A cette urgence de se distinguer s’ajoute la nécessité d’être attentif à la attentes sociales croissantes déposée dans l’enseignement formel, qui impose un rythme qui rend difficile la consolidation des apprentissages et encourage un traitement superficiel de sujets multiples. Il faut, d’une part, accueillir ces attentes avec prudence et réflexion, et, d’autre part, renoncer à l’ampleur au profit de la profondeur. Campagnes de sensibilisation, événements, concours, etc. Elles peuvent être des activités extrêmement précieuses d’un point de vue pédagogique, mais elles doivent être insérées dans les processus d’enseignement et d’apprentissage de manière naturelle, ce qui implique la dédicace d’un temps spécifique.
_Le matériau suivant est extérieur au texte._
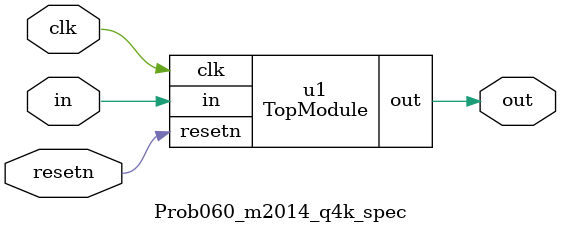
<source format=v>
module TopModule(input clk, input resetn, input in, output out);
    reg [3:0] shift_reg;

    always @(posedge clk) begin
        if (!resetn) 
            shift_reg <= 4'b0000; // Active low reset
        else 
            shift_reg <= {shift_reg[2:0], in}; // Shift left and insert input
    end
    
    assign out = shift_reg[3]; // Output the last bit of the shift register
endmodule
module Prob060_m2014_q4k_spec(input [0:0] clk, input [0:0] resetn, input [0:0] in, output [0:0] out);
    TopModule u1(.clk(clk), .resetn(resetn), .in(in), .out(out));
endmodule

</source>
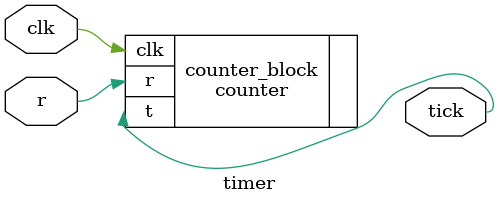
<source format=sv>
module timer #(
	parameter CLK_RATE=48_000_000,
	parameter MULT=1,
	parameter DIV=1
)
(
	input clk,
	input r,
	output tick
);

	localparam C = (MULT * CLK_RATE) / DIV;

	counter #(C) counter_block (
		.clk(clk),
		.r(r),
		.t(tick)
	);

endmodule

</source>
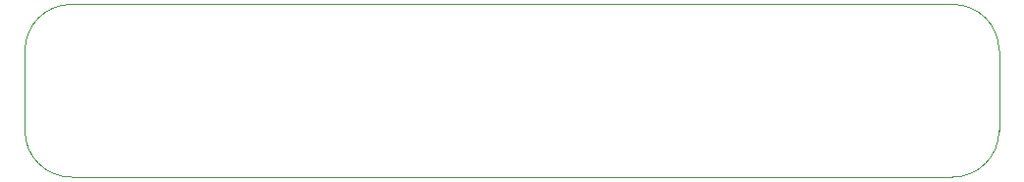
<source format=gbr>
%TF.GenerationSoftware,KiCad,Pcbnew,7.0.9*%
%TF.CreationDate,2024-12-12T11:18:18+10:00*%
%TF.ProjectId,RGB LED Mounting Board,52474220-4c45-4442-904d-6f756e74696e,rev?*%
%TF.SameCoordinates,Original*%
%TF.FileFunction,Profile,NP*%
%FSLAX46Y46*%
G04 Gerber Fmt 4.6, Leading zero omitted, Abs format (unit mm)*
G04 Created by KiCad (PCBNEW 7.0.9) date 2024-12-12 11:18:18*
%MOMM*%
%LPD*%
G01*
G04 APERTURE LIST*
%TA.AperFunction,Profile*%
%ADD10C,0.100000*%
%TD*%
G04 APERTURE END LIST*
D10*
X112550000Y-28425000D02*
X112550000Y-21475000D01*
X116550000Y-32425000D02*
X192550000Y-32425000D01*
X112550000Y-28425000D02*
G75*
G03*
X116550000Y-32425000I4000000J0D01*
G01*
X116550000Y-17475000D02*
G75*
G03*
X112550000Y-21475000I0J-4000000D01*
G01*
X196550000Y-21475000D02*
X196550000Y-28425000D01*
X192550000Y-32425000D02*
G75*
G03*
X196550000Y-28425000I0J4000000D01*
G01*
X196550000Y-21475000D02*
G75*
G03*
X192550000Y-17475000I-4000000J0D01*
G01*
X192550000Y-17475000D02*
X116550000Y-17475000D01*
M02*

</source>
La solution ne passe pas nécessairement par l’élimination de ces activités, mais plutôt par une bonne planification qui priorise certains sujets par rapport à d’autres et leur donne le temps nécessaire, puisqu’il est impossible d’aborder tous les sujets à tous les niveaux.
Rien ne semble indiquer que ce phénomène va diminuer, mais réduire la concurrence entre les centres et garantir l’existence de démarches qualité dans toutes les écoles apparaît comme un avenir souhaitable. L’ouverture et la fermeture des lignes d’un cours à l’autre ne peuvent dépendre exclusivement de la demande sociale des familles (souvent non démontrée par l’administration), ni la suppression des unités ne doit incomber uniquement aux centres publics, à moins de vouloir déclencher une guerre scolaire de scolarisation qui nuit à l’amélioration de l’éducation et au système éducatif dans son ensemble. Pour ce faire, il est nécessaire d’éliminer la concurrence entre les centres qui génère un stress contre-productif, n’améliore pas les pratiques pédagogiques et entraîne un coût d’opportunité élevé en termes de temps et d’efforts. Il est donc urgent de réduire l’influence de la pratique éducative pour la mettre au service du droit à l’éducation. La difficulté consiste à trouver le juste milieu entre la diffusion des processus menés dans les centres et l’extrême de concevoir les propositions en pensant à leur publicité. Les écoles doivent être transparentes, ouvertes à la communauté et travailler avec elle, mais en supposant toujours que tous les efforts doivent placer les élèves au centre de leur travail quotidien.